Abstract: Practicing data scientists typically spend the bulk of their time working developing models for a particular inference or prediction application, likely giving substantially less time to the equally complex problems stemming from system infrastructure. We might trivially think of these two often orthogonal concerns as the modeling problem and the engineering problem. The typical data scientist is trained to solve the former, often in an extremely rigorous manner, but can often wind up developing a series of ad hoc solutions to the latter.

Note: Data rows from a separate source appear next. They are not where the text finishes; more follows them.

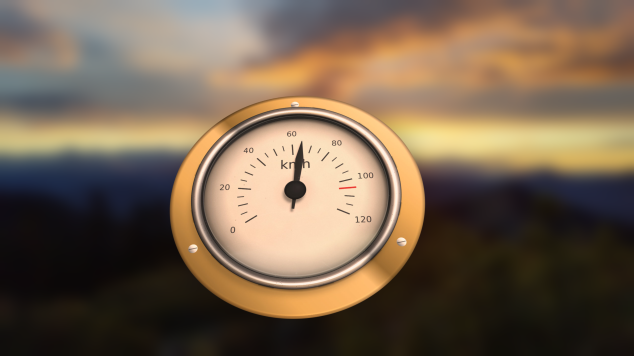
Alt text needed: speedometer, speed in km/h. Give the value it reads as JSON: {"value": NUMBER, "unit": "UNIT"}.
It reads {"value": 65, "unit": "km/h"}
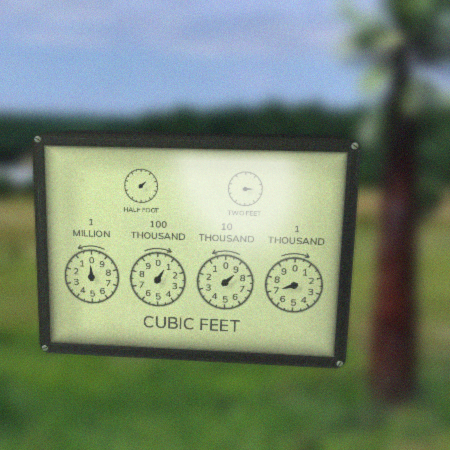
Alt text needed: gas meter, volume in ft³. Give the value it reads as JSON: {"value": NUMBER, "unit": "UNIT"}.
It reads {"value": 8700, "unit": "ft³"}
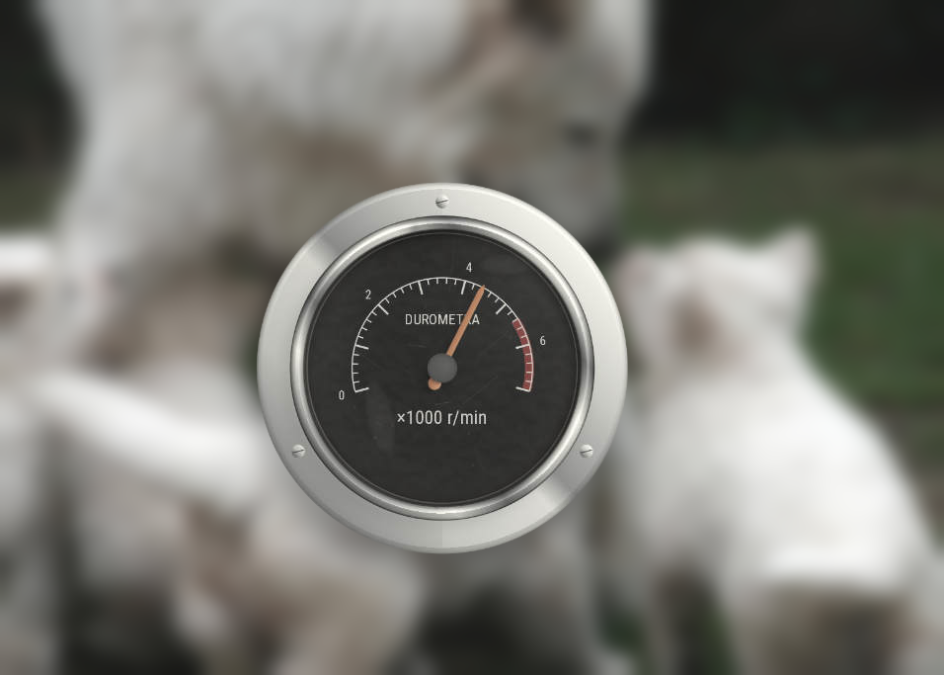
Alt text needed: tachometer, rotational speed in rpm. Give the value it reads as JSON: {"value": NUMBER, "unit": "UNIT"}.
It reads {"value": 4400, "unit": "rpm"}
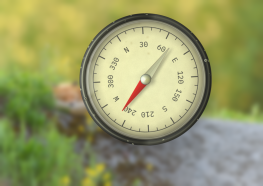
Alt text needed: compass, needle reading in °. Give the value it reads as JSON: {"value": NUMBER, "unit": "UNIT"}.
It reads {"value": 250, "unit": "°"}
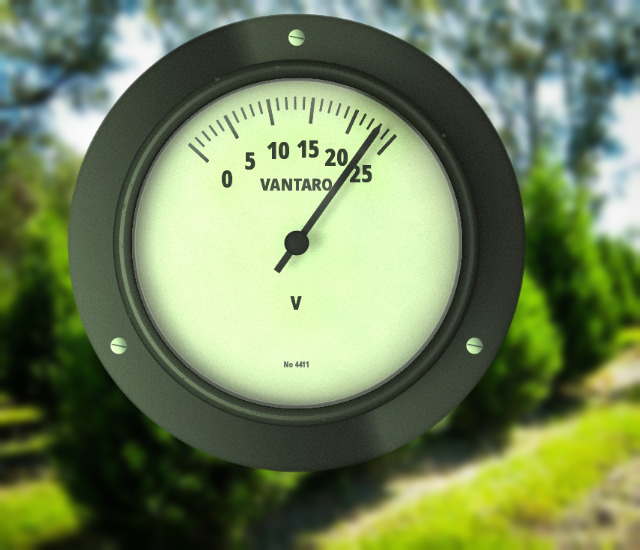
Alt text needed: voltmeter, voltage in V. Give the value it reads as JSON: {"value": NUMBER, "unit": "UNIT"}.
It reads {"value": 23, "unit": "V"}
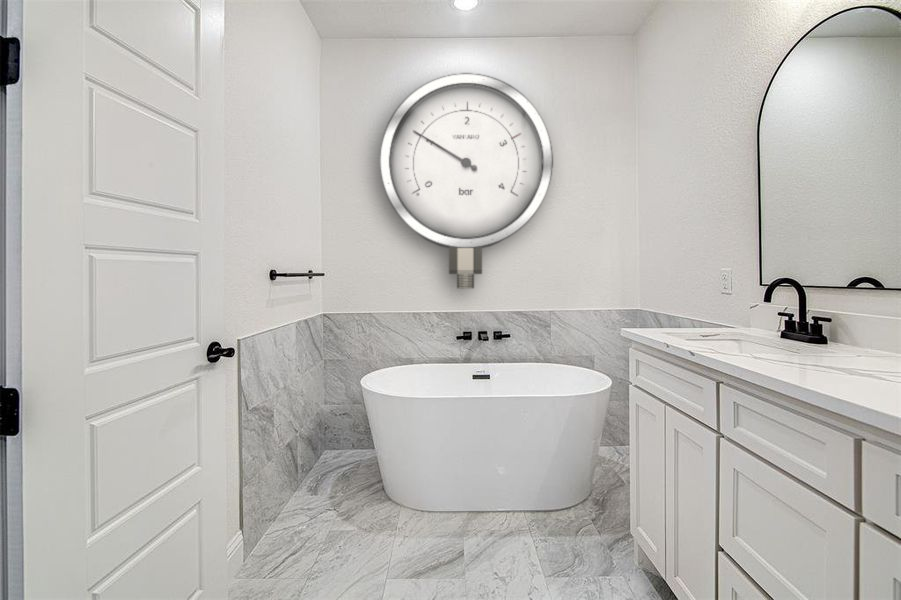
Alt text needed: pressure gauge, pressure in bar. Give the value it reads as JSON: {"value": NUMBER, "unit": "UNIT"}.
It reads {"value": 1, "unit": "bar"}
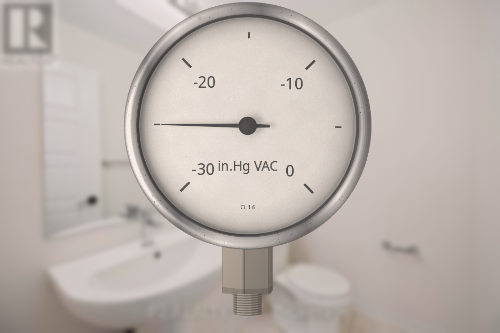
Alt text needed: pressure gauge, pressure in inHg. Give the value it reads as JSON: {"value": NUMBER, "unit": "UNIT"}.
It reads {"value": -25, "unit": "inHg"}
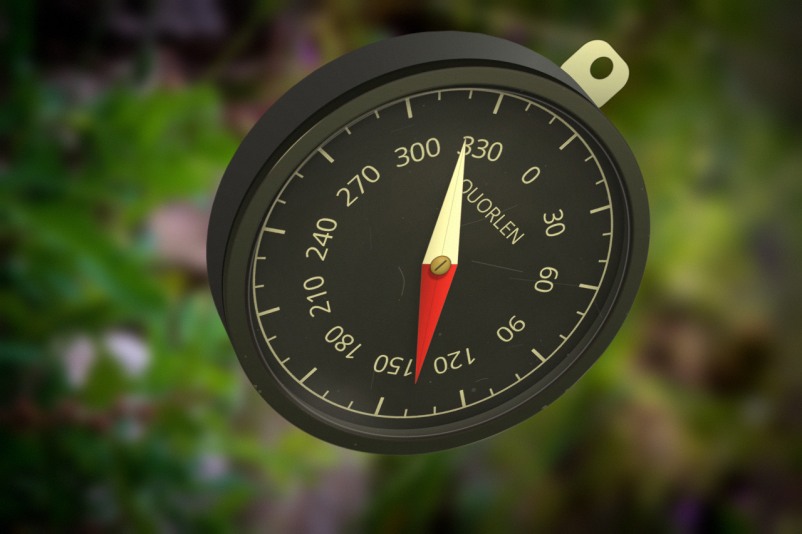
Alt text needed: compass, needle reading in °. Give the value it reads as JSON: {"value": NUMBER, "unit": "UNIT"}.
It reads {"value": 140, "unit": "°"}
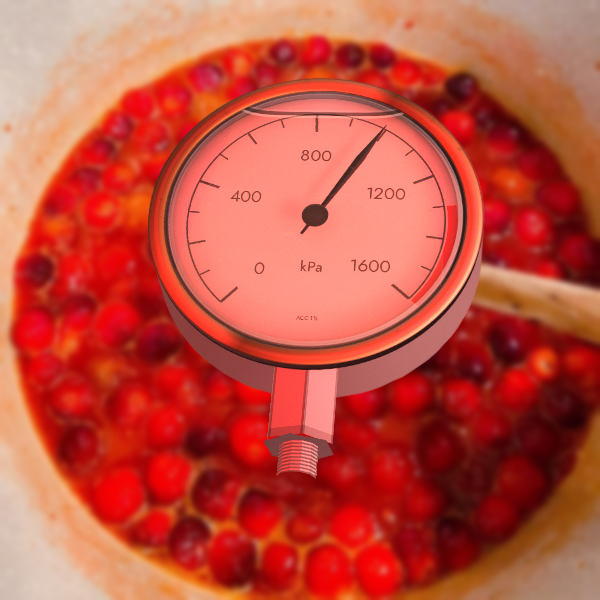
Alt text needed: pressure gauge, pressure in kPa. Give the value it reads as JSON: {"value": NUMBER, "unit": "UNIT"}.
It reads {"value": 1000, "unit": "kPa"}
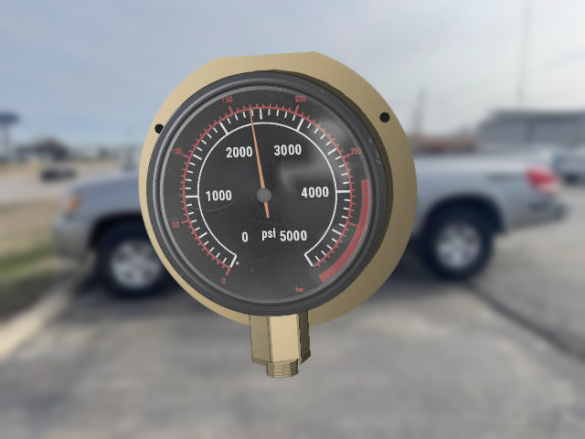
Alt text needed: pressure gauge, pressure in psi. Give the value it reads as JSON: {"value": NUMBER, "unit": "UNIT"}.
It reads {"value": 2400, "unit": "psi"}
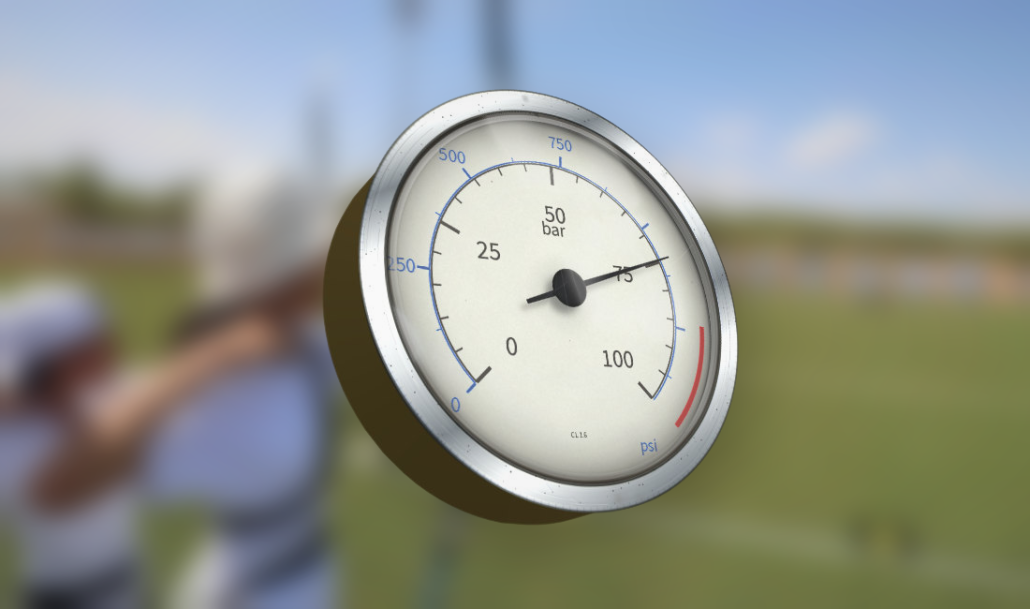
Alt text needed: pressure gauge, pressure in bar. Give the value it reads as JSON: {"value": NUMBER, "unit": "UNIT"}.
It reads {"value": 75, "unit": "bar"}
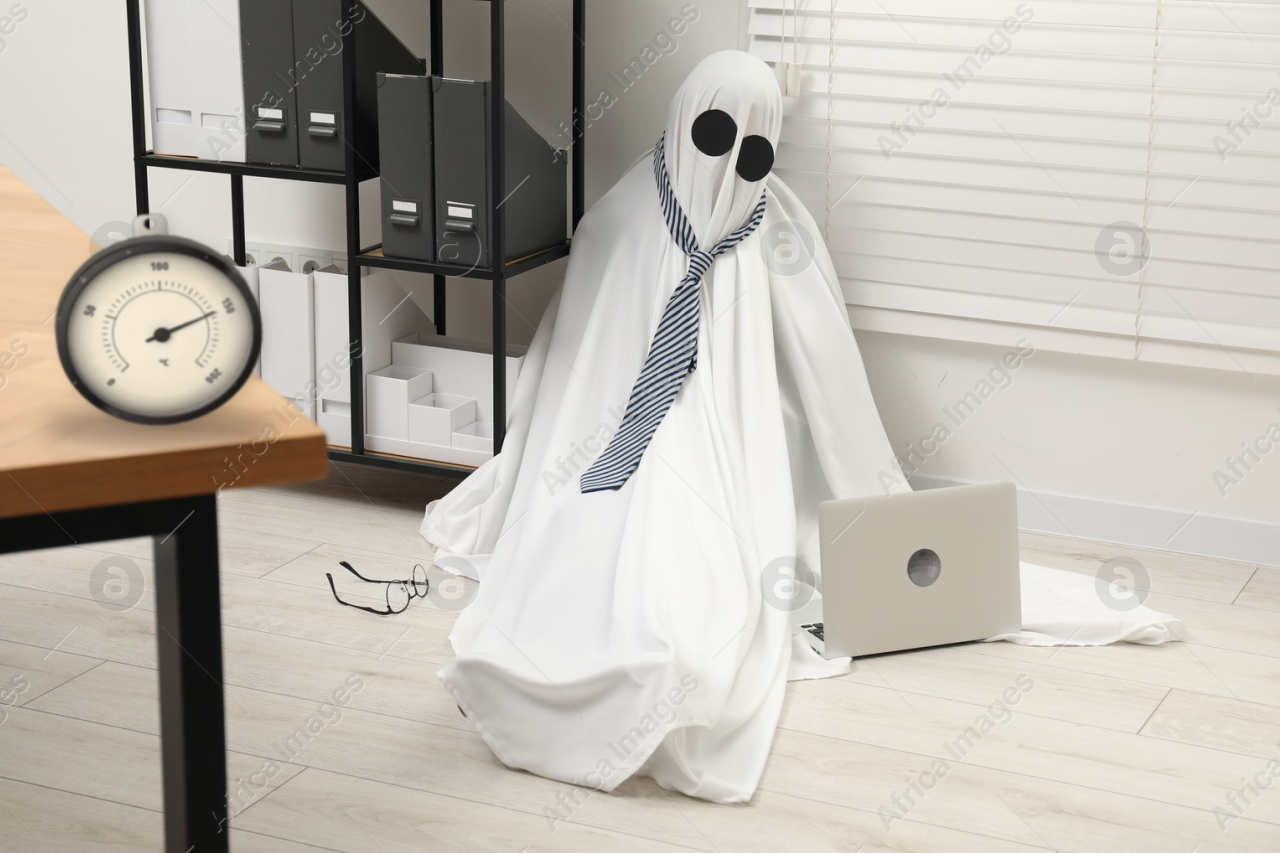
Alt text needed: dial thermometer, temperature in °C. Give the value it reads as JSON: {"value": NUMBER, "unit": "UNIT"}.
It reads {"value": 150, "unit": "°C"}
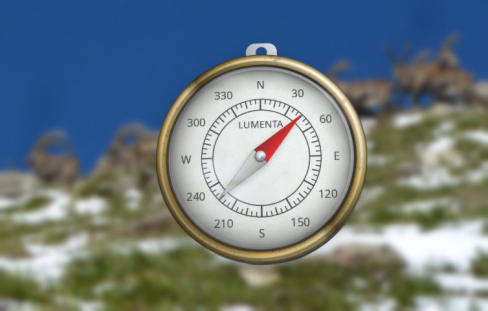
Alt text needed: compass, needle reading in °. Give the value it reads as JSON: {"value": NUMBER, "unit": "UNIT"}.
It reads {"value": 45, "unit": "°"}
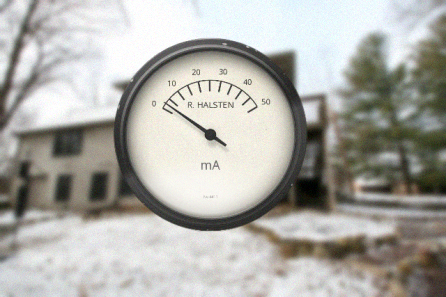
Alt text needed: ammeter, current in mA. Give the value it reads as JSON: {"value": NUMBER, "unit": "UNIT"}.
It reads {"value": 2.5, "unit": "mA"}
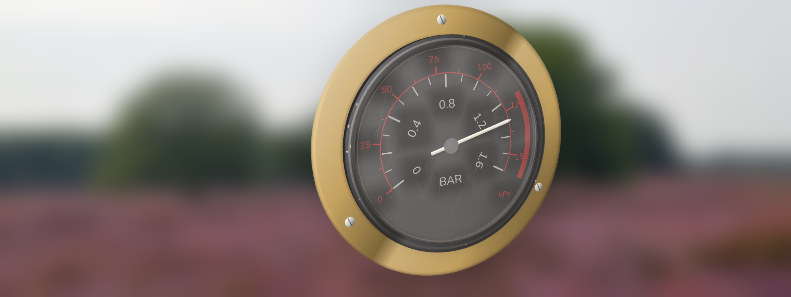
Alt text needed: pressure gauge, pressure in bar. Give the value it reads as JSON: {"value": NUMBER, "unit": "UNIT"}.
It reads {"value": 1.3, "unit": "bar"}
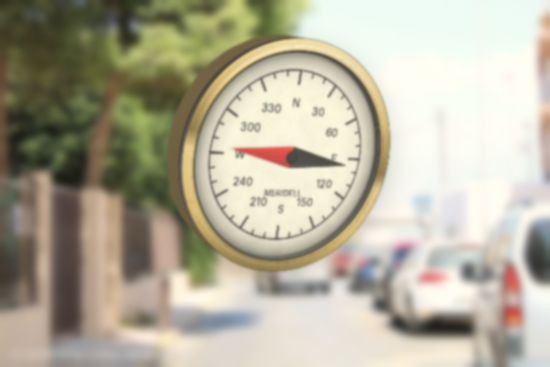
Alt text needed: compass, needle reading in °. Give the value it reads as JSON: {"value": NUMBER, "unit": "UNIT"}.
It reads {"value": 275, "unit": "°"}
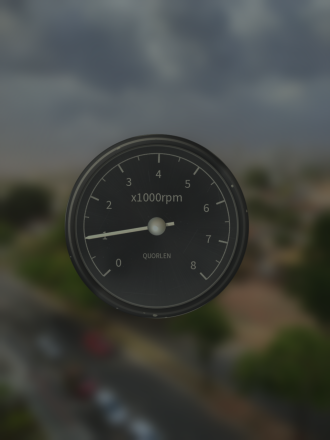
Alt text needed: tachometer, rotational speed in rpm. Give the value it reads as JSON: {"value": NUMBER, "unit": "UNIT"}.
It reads {"value": 1000, "unit": "rpm"}
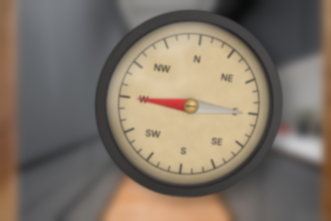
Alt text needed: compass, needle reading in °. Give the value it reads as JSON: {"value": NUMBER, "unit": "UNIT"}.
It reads {"value": 270, "unit": "°"}
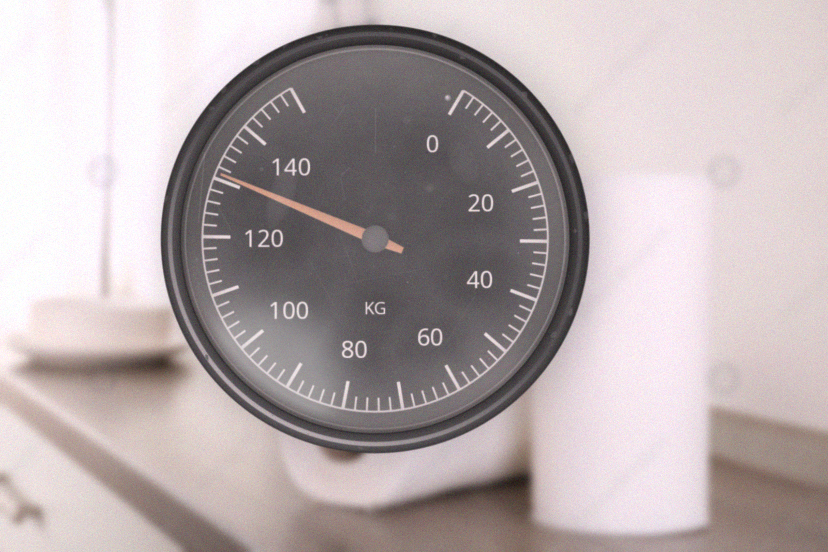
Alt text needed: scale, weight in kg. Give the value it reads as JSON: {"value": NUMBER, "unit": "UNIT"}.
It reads {"value": 131, "unit": "kg"}
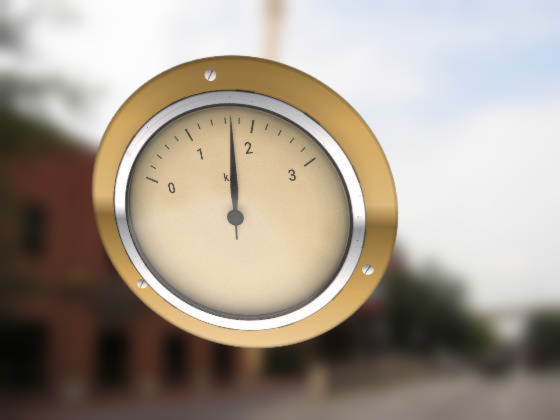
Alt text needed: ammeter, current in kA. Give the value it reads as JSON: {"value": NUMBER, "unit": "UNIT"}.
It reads {"value": 1.7, "unit": "kA"}
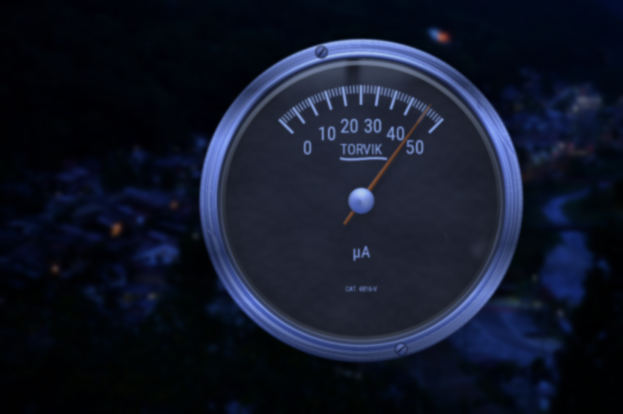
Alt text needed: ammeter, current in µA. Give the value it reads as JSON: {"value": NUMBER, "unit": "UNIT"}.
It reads {"value": 45, "unit": "µA"}
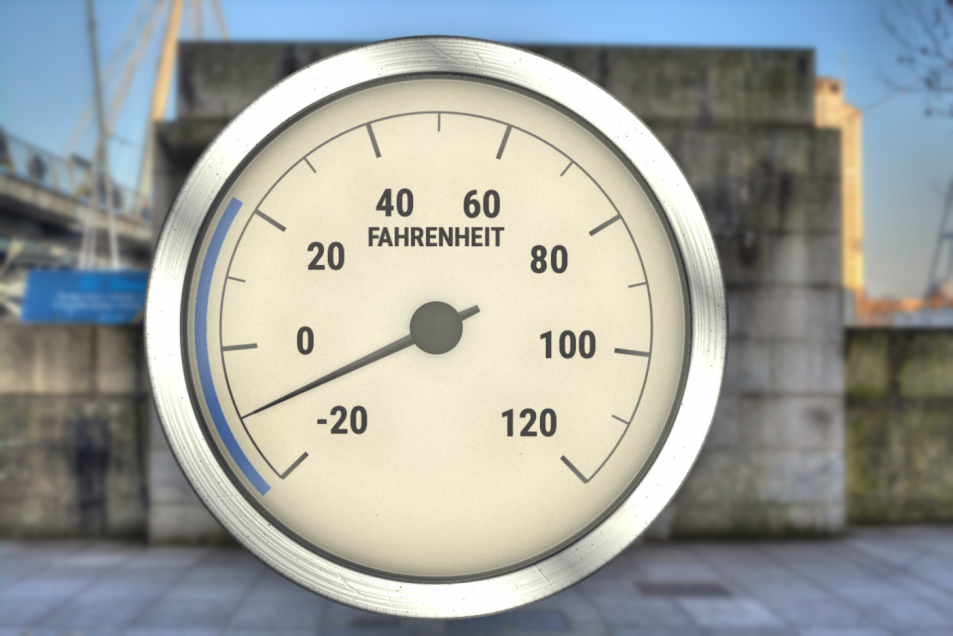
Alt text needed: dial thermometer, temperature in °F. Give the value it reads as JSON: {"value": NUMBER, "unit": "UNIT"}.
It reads {"value": -10, "unit": "°F"}
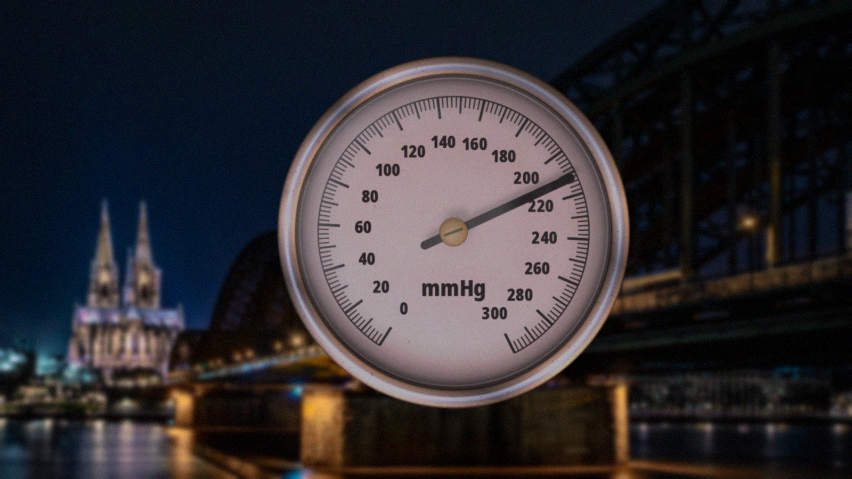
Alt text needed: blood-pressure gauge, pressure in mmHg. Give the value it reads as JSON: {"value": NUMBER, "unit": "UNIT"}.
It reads {"value": 212, "unit": "mmHg"}
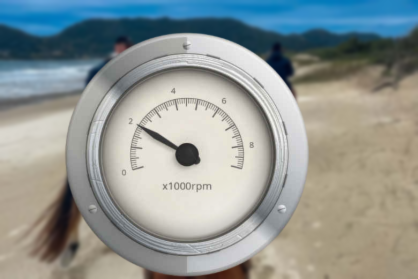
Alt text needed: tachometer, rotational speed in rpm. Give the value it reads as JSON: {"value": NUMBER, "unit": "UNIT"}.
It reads {"value": 2000, "unit": "rpm"}
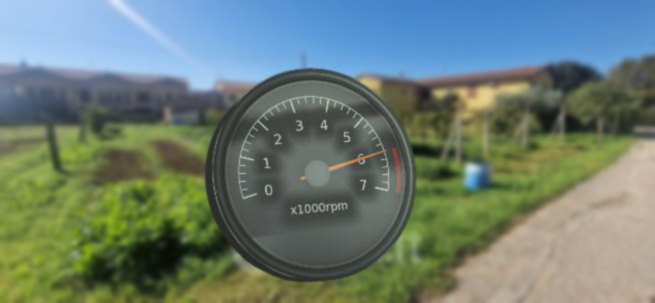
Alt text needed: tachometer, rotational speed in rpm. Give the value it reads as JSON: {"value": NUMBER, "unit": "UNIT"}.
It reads {"value": 6000, "unit": "rpm"}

This talk will discuss Docker as a tool for the data scientist, in particular in conjunction with the popular interactive programming platform, Jupyter, and the cloud computing platform, Amazon Web Services (AWS). Using Docker, Jupyter and AWS, the data scientist can take control of their environment configuration, prototype scalable data architectures, and trivially clone their work toward replicability and communication. This talk will toward developing a set of best practices for Engineering for Data Science.

Bio: Joshua Cook is a mathematician. He writes code in Bash, C, and Python and has done pure and applied for computational work in geospatial predictive modeling, quantum mechanics, semantic search, and artificial intelligence. He also has ten years experience teaching mathematics at the secondary and post-secondary level. His research interests lie in high-performance computing, interactive computing, feature extraction, and reinforcement learning. He is always willing to discuss orthogonality or to explain why Fortran is the language of the future over a warm or cold beverage.